Rosie the Riveter, women went to work in the factories building airplanes and so forth. It was gearing up to beat the Japanese and the Germans. And, by the way, you might even be able to make a claim, although this is arguable, but you might be able to make a claim that the Great Depression and its exacerbation, Smoot-Hawley and tariffs, might have led in part to the Japanese saying, to hell with America. It's arguable. But the whole world was thrown into a downward cycle. Not just because of Smoot-Hawley, but the point is we're nowhere near anything like that today. We are nowhere near anything, and we've got the Democrat presidential presumptive nominee in southeast Missouri claiming the housing market reminds him of the Great Depression. The Japanese needed oil, they needed oil for growth, we had all these tariffs going on, they invaded China for the same reason. And yet what is being taught to these skulls full of mush in even the best universities?
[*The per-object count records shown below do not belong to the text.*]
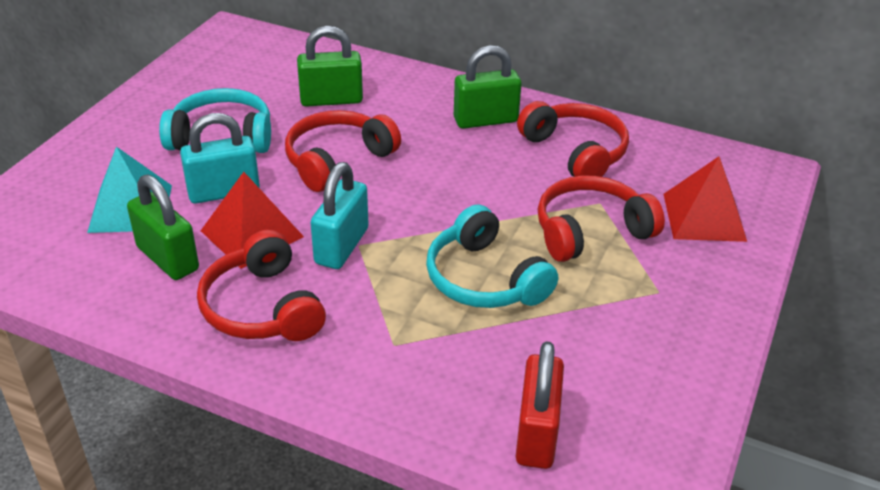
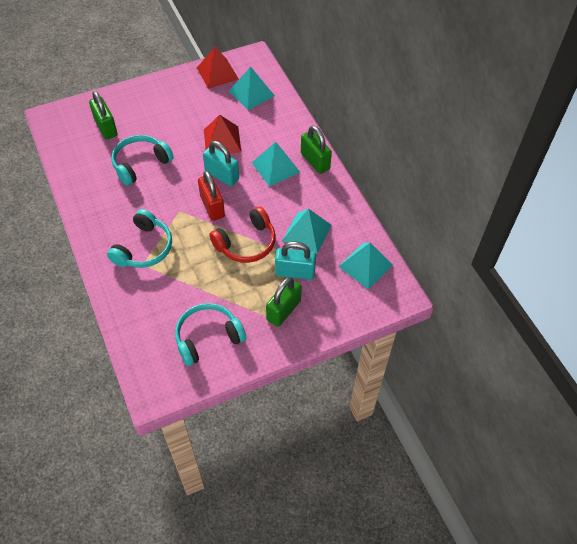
red headphones: 4 -> 1
turquoise headphones: 2 -> 3
turquoise pyramid: 1 -> 4

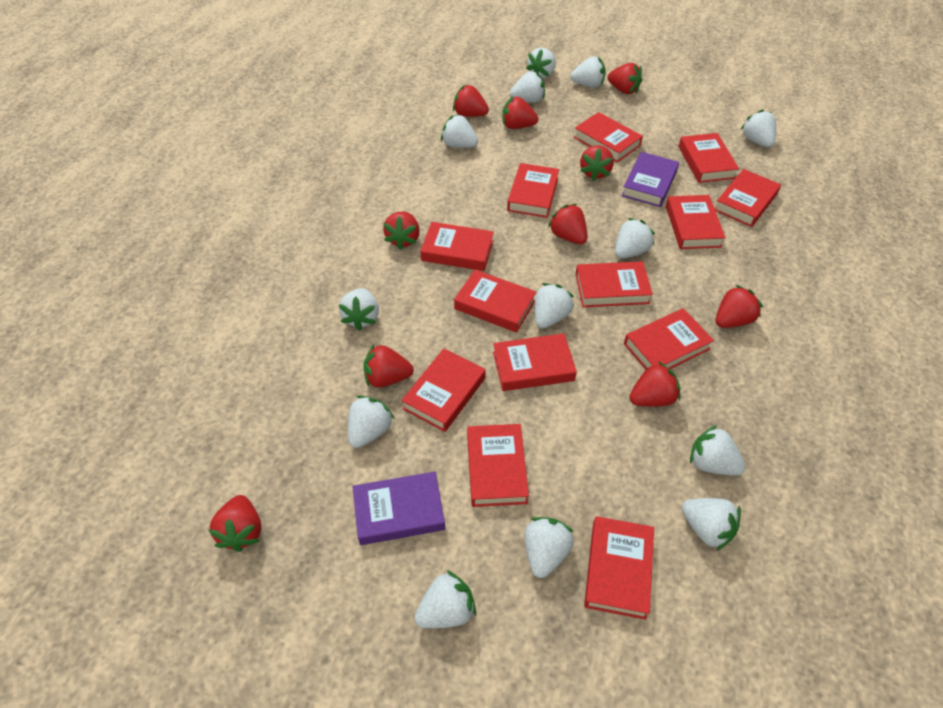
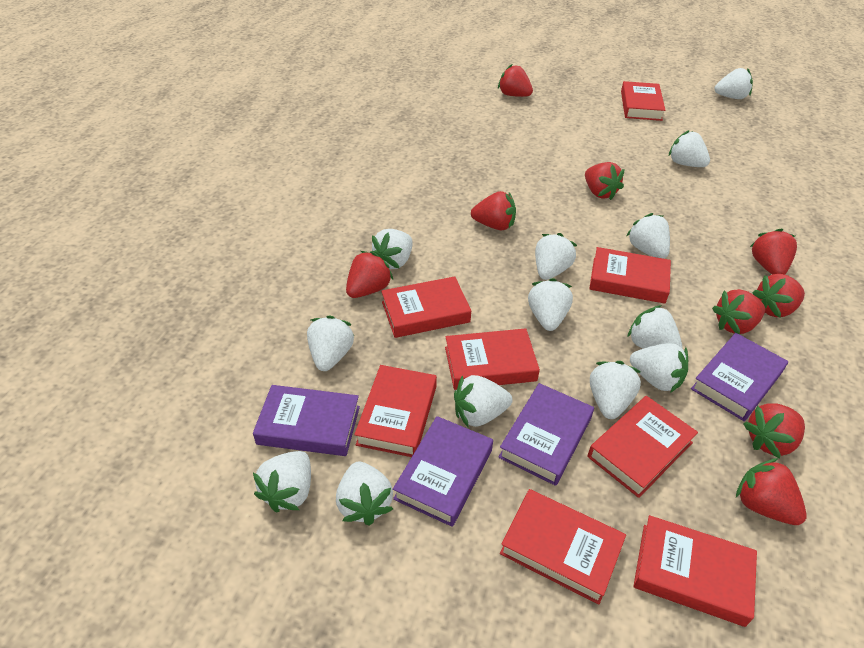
purple book: 2 -> 4
red book: 13 -> 8
red strawberry: 10 -> 9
Marxism. "The disparity between the middle class and the rich led to the Great Depression." Well, a little common sense. If that were the case, wouldn't we be in one right now? And wouldn't we have been in one since basically our founding? And wouldn't Great Britain be in a great depression? You think it's bad here. They've got royalty. They have an aristocracy that sits around on Saturdays sipping gin at four in the afternoon after getting up at noon. Talk about work output, zilch, zero, nada. Look at Russia. Look at anywhere. There ought to be great depressions all over the place. I am convinced -- I'm not convinced, but I wouldn't be surprised -- Obama goes to one of the greatest universities in the world and comes out not knowing diddly-squat about the country that the Democratic Party says he is the best they have to lead it.